Rouge cerise, bleu délavé
Elle bat la mesure sous la pluie, et à chaque battement l’eau éclate sur le bitume. J’imagine une musique sur le rythme de ses pas immobiles, quelque chose de haché avec une légère vibe 60s, en admirant le tremblement de ses mains qui gouttent. En trame de fond, derrière les nappes des cordes lancinantes, il y aurait une voiture rouge cerise comme le foulard à son cou, et un ciel bleu pâle comme les veines de ses bras.
J’admire son impatience qui la réchauffe, de derrière la vitre, et la fumée qui frôle ses épaules nues. Quelle étrange idée que de sortir sous une pluie de printemps, en jean & t-shirt. Mais en foulard rouge.

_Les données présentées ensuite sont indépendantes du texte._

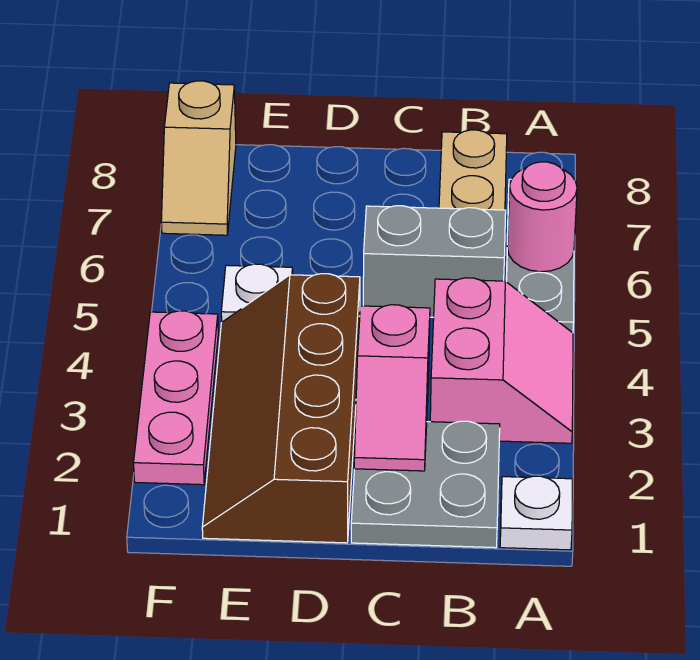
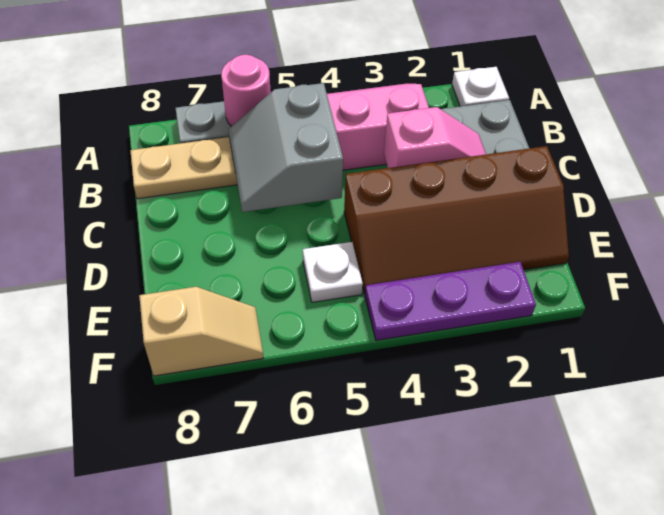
pink plate F2:F4 level 1 -> purple plate F2:F4 level 1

Elle tire une énième bouffée sur une fausse cigarette, les bras croisés sur son haut trempé. Ses yeux sont cachés par une frange trop longue, et par les traînées de pluie sur la fenêtre. Elle a quelque chose d’intemporel, cette gamine trop jeune, même si je suis sûre que la mesure qu’elle bat n’a, dans son monde, rien à voir avec mes vieilles rengaines.
J’ouvre la fenêtre. De là où elle est, elle pourrait voir que je l’observe ; moi, je sens son parfum léger. Mais qui porterait attention à mes yeux délavés, au fond d’une pièce trop sombre ?
Deux voitures passent, elle relève la tête et moi aussi. Aucune n’est pour elle – aucune n’est rouge cerise, et le ciel reste obstinément gris.
Ses pieds augmentent la cadence, et mes mains suivent ses va-et-vient colériques sur les touches du piano. Sans appuyer, pour ne pas troubler la musique de son monde à elle.
Je ne veux pas lui inventer une histoire, juste penser à la mienne – à l’histoire ancienne. Mais je ne peux pas m’empêcher de lui dédier une série de notes gravées dans ma mémoire. Comme tous les jeudis soirs. Et mes carnets sont tous remplis de croches qui éraflent mon cœur.
Aujourd’hui pourtant, son rythme frénétique et son odeur emplissent ma journée plus fort encore que d’habitude.
Où diable est passée la voiture rouge ?
Et ce conducteur que je méprise et qui lui vole ses sourires ?
Je ne peux pas m’empêcher de battre la mesure à mon tour, d’un doigt agacé, sur le bord du piano. Une note m’échappe, puis deux, puis toute leurs frères & sœurs. L’odeur se fait plus forte, la pluie, le bitume, le parfum sous le foulard.
Je me fige ; elle sourit, et chantonne. Je n’avais jamais remarqué que ses yeux sont aussi délavés que son jean usé jusqu’à la corde, aussi pâles que les miens. Je n’avais pas remarqué qu’elle a traversé la rue, et qu’adossée à la fenêtre, elle observe sans retenue aucune la pièce sombre, et la pauvre silhouette qui la hante.
Il n’y a pas de voiture rouge cerise ni de ciel bleu pâle, juste une pluie têtue sous les lampadaires qui heurte les rayons de leur pauvre lumière, et la nuit, et le chant qui tombe naturellement de ses lèvres entrouvertes.
Et mes doigts bien crochetés sur les touches du piano, pour ne pas se balader ailleurs.